Ему почудилось, что в ее голосе звучит едва уловимая нотка торжества. Много-много лет назад, в другой жизни, называвшейся «детство», кто-то, кого тоже звали Генри Скоби, играл в школьном спектакле шекспировского Готспера. Выбрали его по росту и по старшинству, но все говорили, что сыграл он хорошо. Теперь ему снова предстоит играть – право же, это не труднее, чем просто лгать.
Скоби вдруг откинулся к стене и схватился за сердце. Он не сумел заставить мышцы симулировать боль и просто закрыл глаза. Глядя в зеркало, Луиза сказала:
– Напомни мне, чтобы я рассказала об отце Дэвисе из Дурбана. Очень любопытный тип священника, гораздо интеллигентнее отца Ранка. – Скоби казалось, что она никогда не оглянется и не заметит его. – Ну вот, теперь в самом деле пора идти. – Но она все еще продолжала возиться у зеркала. Слипшиеся от пота пряди никак не удавалось причесать. Наконец он увидел из-под полураскрытых век, что она обернулась и поглядела на него.
– Пойдем, дорогой, – позвала она. – У тебя такой сонный вид.
Он зажмурил глаза и не двигался с места. Она резко его окликнула:
– Что с тобой, Тикки?
– Дай мне глоток коньяку.
– Тебе нехорошо?
– Глоток коньяку, – отрывисто повторил он, и когда она принесла коньяк и Скоби почувствовал его во рту, у него сразу отлегло от сердца. Казнь отсрочена. Он с облегчением вздохнул: – Вот теперь лучше.
– Что случилось, Тикки?
– Сердце. Уже прошло.
– У тебя это прежде бывало?
– Раза два за время твоего отсутствия.
– Надо показаться доктору.
– Да нет, чепуха. Скажет, что переутомился.
– Я не должна была силой вытаскивать тебя из постели, но мне так хотелось, чтобы мы вместе причастились.
– Боюсь, что теперь уже не удастся… ведь я выпил коньяку.

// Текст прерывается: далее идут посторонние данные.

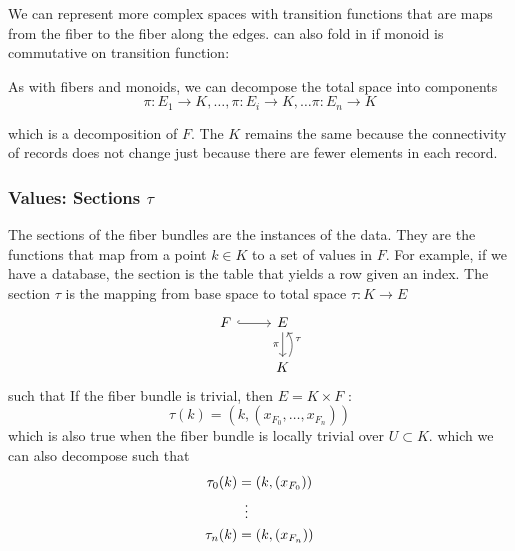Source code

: \documentclass[../main.tex]{subfiles}
\begin{document}
We can represent more complex spaces with transition functions that are maps from the fiber to the fiber along the edges. can also fold in if monoid is commutative on transition function:


As with fibers and monoids, we can decompose the total space into components 
\begin{equation}
    \pi: E_1 \rightarrow K, \ldots, \pi: E_i \rightarrow K, \ldots \pi: E_n \rightarrow K
\end{equation}

which is a decomposition of $F$. The $K$ remains the same because the connectivity of records does not change just because there are fewer elements in each record.


\subsubsection{Values: Sections $\tau$}
\label{sec:data_section}
\label{sec:section_data}
The sections of the fiber bundles are the instances of the data. They are the functions that map from a point $k \in K$ to a set of values in $F$. For example, if we have a database, the section is the table that yields a row given an index. The section $\tau$ is the mapping from base space to total space $\tau: K\rightarrow E$ 
\begin{equation}
    \label{eq:section}
    \begin{tikzcd}
        F \arrow[r, hook] & E \arrow[d, "\pi"']           \\
        & K \arrow[u, "\tau"', bend right]
    \end{tikzcd}
\end{equation}
such that %
If the fiber bundle is trivial, then $E = K \times F$ \cite{rowlandFiberBundle,FiberBundle2020}:
\begin{equation}
    \label{eq:section_return}
    \tau(k) = (k, (x_{F_{0}}, \ldots, x_{F_{n}}))
\end{equation}
which is also true when the fiber bundle is locally trivial over $U \subset K$.
which we can also decompose such that
\begin{align}
\tau_{0}(k) &= (k, (x_{F_{0}}))\\
            & \vdotswithin{=}\\
\tau_{n}(k) &= (k, (x_{F_{n}}))
\end{align}
\end{document}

– Не огорчайся, Тикки. – Сама того не подозревая, она приговорила его к вечной гибели. – Мы можем пойти в любой другой день.
***
Он опустился на колени и стал смотреть на Луизу, преклонившую колена вместе с другими причастниками у алтарной решетки: он настоял на том, что пойдет с ней в церковь. Отец Ранк отвернулся от престола и подошел к ним с причастием. Domine, non sum dignus… domine, non sum dignus… domine, non sum dignus… Рука его привычно, словно на военных учениях, коснулась пуговицы мундира. На миг ему показалось жестокой несправедливостью, что бог предает себя во власть человеку то в образе человека, то в виде облатки – раньше в селениях Палестины, теперь здесь, в этом знойном порту, тут, там, повсюду. Христос велел богатому юноше продать все и следовать за ним, но то был понятный, разумный шаг по сравнению с поступком, который совершил он сам, отдавшись на милость людей, едва ли знающих, что такое молодость. Как отчаянно он любил людей, со стыдом подумал Скоби. Священник медленно, с остановками, дошел до Луизы, и Скоби вдруг почувствовал себя изгоем. Там, впереди, где стояли коленопреклоненные люди, была страна, куда ему больше никогда не вернуться. В нем проснулась любовь, любовь, какую всегда питаешь к тому, что утратил, – будь то ребенок, женщина или даже страдание.